(GIVEN DATA)
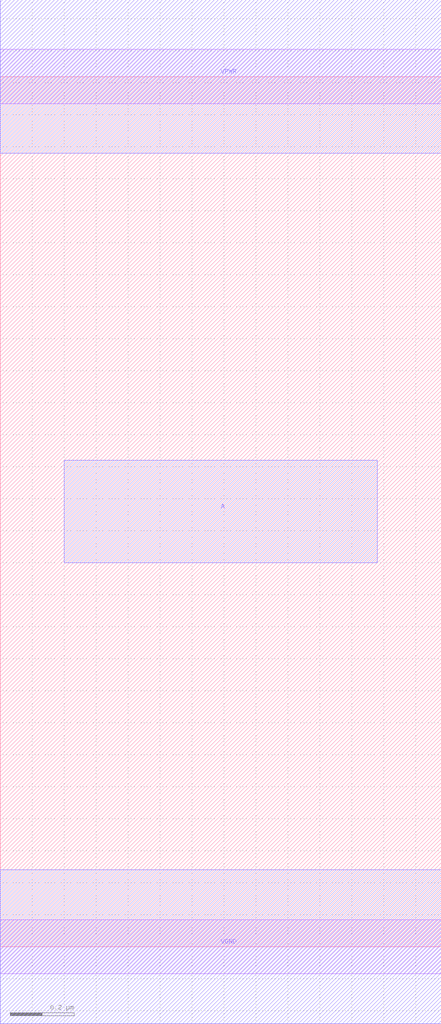
<source format=lef>
VERSION 5.8 ;
BUSBITCHARS "[]" ;
DIVIDERCHAR "/" ;

MACRO sky130_fd_sc_hd__simple_m2
  CLASS CORE ;
  ORIGIN  0.000000  0.000000 ;
  SIZE  1.380000 BY  2.720000 ;
  SYMMETRY X Y R90 ;
  SITE unithd ;
  PIN A
    DIRECTION INPUT ;
    USE SIGNAL ;
    PORT
      LAYER met2 ;
        RECT 0.200000 1.200000 1.180000 1.520000 ;
    END
  END A
  PIN VGND
    DIRECTION INOUT ;
    SHAPE ABUTMENT ;
    USE GROUND ;
    PORT
      LAYER li1 ;
        RECT 0.000000 -0.085000 1.380000 0.085000 ;
    END
    PORT
      LAYER met1 ;
        RECT 0.000000 -0.240000 1.380000 0.240000 ;
    END
  END VGND
  PIN VPWR
    DIRECTION INOUT ;
    SHAPE ABUTMENT ;
    USE POWER ;
    PORT
      LAYER li1 ;
        RECT 0.000000 2.635000 1.380000 2.805000 ;
    END
    PORT
      LAYER met1 ;
        RECT 0.000000 2.480000 1.380000 2.960000 ;
    END
  END VPWR
END sky130_fd_sc_hd__simple_m2

MACRO sky130_fd_sc_hd__simple_m1
  CLASS CORE ;
  ORIGIN  0.000000  0.000000 ;
  SIZE  1.380000 BY  2.720000 ;
  SYMMETRY X Y R90 ;
  SITE unithd ;
  PIN A
    DIRECTION INPUT ;
    USE SIGNAL ;
    PORT
      LAYER met1 ;
        RECT 0.200000 1.200000 1.180000 1.520000 ;
    END
  END A
  PIN VGND
    DIRECTION INOUT ;
    SHAPE ABUTMENT ;
    USE GROUND ;
    PORT
      LAYER li1 ;
        RECT 0.000000 -0.085000 1.380000 0.085000 ;
    END
    PORT
      LAYER met1 ;
        RECT 0.000000 -0.240000 1.380000 0.240000 ;
    END
  END VGND
  PIN VPWR
    DIRECTION INOUT ;
    SHAPE ABUTMENT ;
    USE POWER ;
    PORT
      LAYER li1 ;
        RECT 0.000000 2.635000 1.380000 2.805000 ;
    END
    PORT
      LAYER met1 ;
        RECT 0.000000 2.480000 1.380000 2.960000 ;
    END
  END VPWR
END sky130_fd_sc_hd__simple_m1

END LIBRARY 
</source>
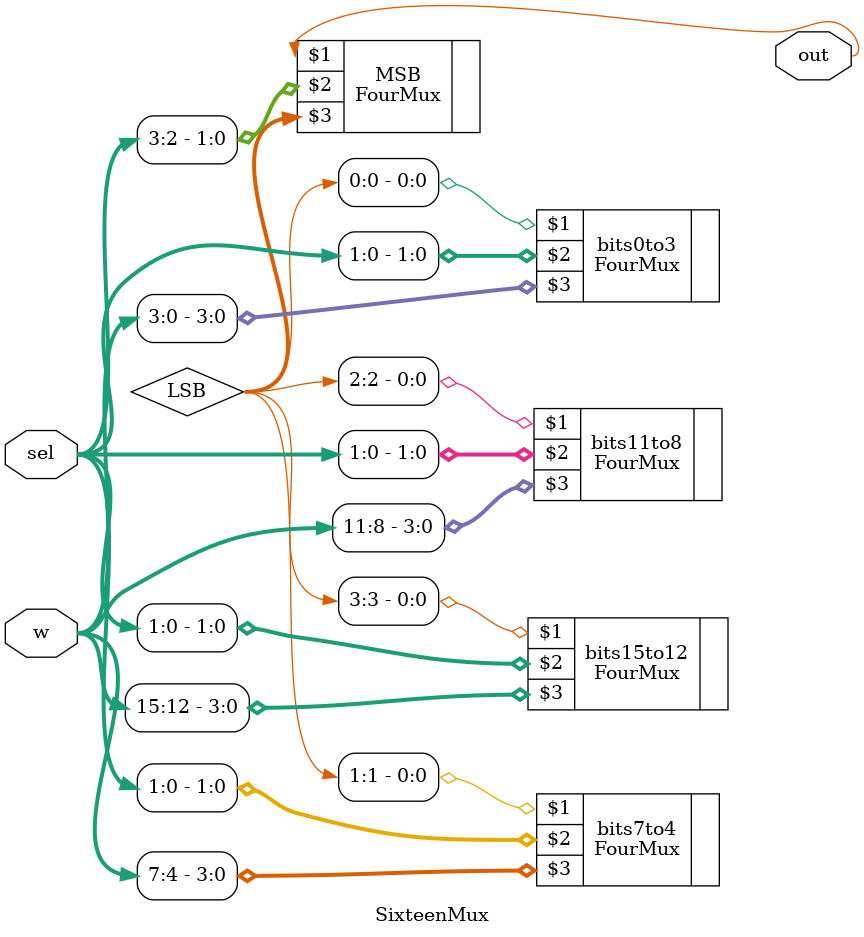
<source format=v>
/*
	A 32:1 mux with:
		output: out
		inputs:
			sel[4:0] the line selector
			w[31:0] the input lines to the mux
*/

module ThirtyTwoMux(out, sel, w);
	output		out;
	input [4:0]	sel;
	input [31:0]  w;
	wire [1:0] LSB, ands;
	wire		Sel4Bar;

	SixteenMux Zeroto15		(LSB[0], sel[3:0], w[15:0]);
	SixteenMux Sixteento31	(LSB[1], sel[3:0], w[31:16]);

	not n0 (Sel4Bar, sel[4]);

	and and0 (ands[0], Sel4Bar, LSB[0]);
	and and1 (ands[1], sel[4], LSB[1]);

	or result (out, ands[1], ands[0]);
endmodule // ThirtyTwoMux




/*
	This module instantiates 5 4:1 muxes
	to create a 16:1 mux

	Design taken from "Fundamentals of Digital Design" 2nd Ed.
	Chapter 4, Page 192, Figure 4.4

	Verilog Synthesis by Mitchell Orsucci
	Last Modified: 1.15.17
 */

module SixteenMux (out, sel, w);
	output out;
	input  [15:0] w;
	input  [3:0] sel;
	
	// Pool the outputs of the two LSB and the four 4:1
	// Muxes that they come from
	wire	[3:0] LSB;

	FourMux bits0to3	(LSB[0], sel[1:0], w[3:0]);
	FourMux bits7to4	(LSB[1], sel[1:0], w[7:4]);
	FourMux bits11to8	(LSB[2], sel[1:0], w[11:8]);
	FourMux bits15to12	(LSB[3], sel[1:0], w[15:12]);

	FourMux MSB			(out, sel[3:2], LSB);

endmodule // SixteenMux

</source>
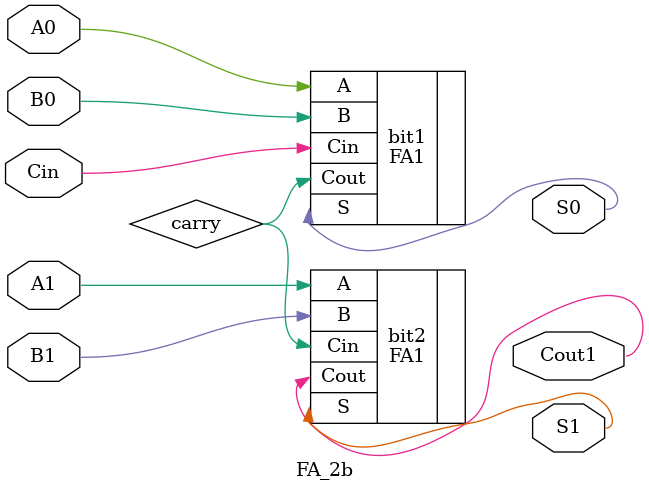
<source format=sv>
`timescale 1ns/1ps


module FA_2b
(
	input wire A0,A1,B0,B1,Cin,
	output wire S0,S1,Cout1
);

wire carry;

FA1 bit1
(
	.A(A0),
	.B(B0),
	.Cin(Cin),
	.S(S0),
	.Cout(carry)
);

FA1 bit2
(
	.A(A1),
	.B(B1),
	.Cin(carry),
	.S(S1),
	.Cout(Cout1)
);

endmodule
</source>
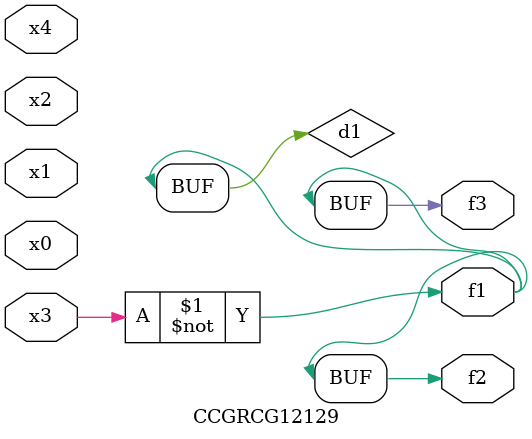
<source format=v>
module CCGRCG12129(
	input x0, x1, x2, x3, x4,
	output f1, f2, f3
);

	wire d1, d2;

	xnor (d1, x3);
	not (d2, x1);
	assign f1 = d1;
	assign f2 = d1;
	assign f3 = d1;
endmodule

</source>
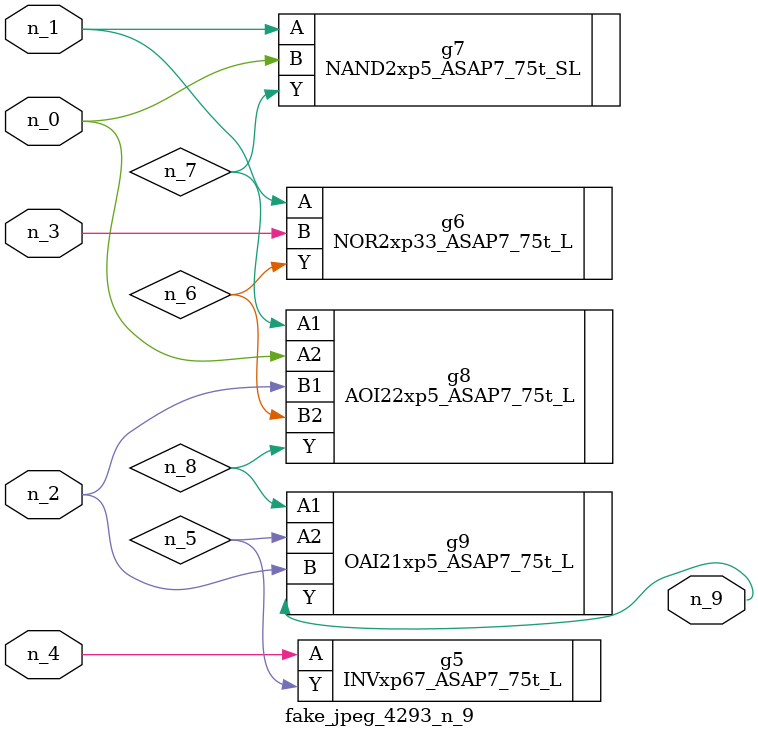
<source format=v>
module fake_jpeg_4293_n_9 (n_3, n_2, n_1, n_0, n_4, n_9);

input n_3;
input n_2;
input n_1;
input n_0;
input n_4;

output n_9;

wire n_8;
wire n_6;
wire n_5;
wire n_7;

INVxp67_ASAP7_75t_L g5 ( 
.A(n_4),
.Y(n_5)
);

NOR2xp33_ASAP7_75t_L g6 ( 
.A(n_1),
.B(n_3),
.Y(n_6)
);

NAND2xp5_ASAP7_75t_SL g7 ( 
.A(n_1),
.B(n_0),
.Y(n_7)
);

AOI22xp5_ASAP7_75t_L g8 ( 
.A1(n_7),
.A2(n_0),
.B1(n_2),
.B2(n_6),
.Y(n_8)
);

OAI21xp5_ASAP7_75t_L g9 ( 
.A1(n_8),
.A2(n_5),
.B(n_2),
.Y(n_9)
);


endmodule
</source>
(End GIVEN DATA)
TASK ITEM
For each line above that includes "SixteenMux", make a copy.

TASK ANSWER
	SixteenMux Zeroto15		(LSB[0], sel[3:0], w[15:0]);
	SixteenMux Sixteento31	(LSB[1], sel[3:0], w[31:16]);
module SixteenMux (out, sel, w);
endmodule // SixteenMux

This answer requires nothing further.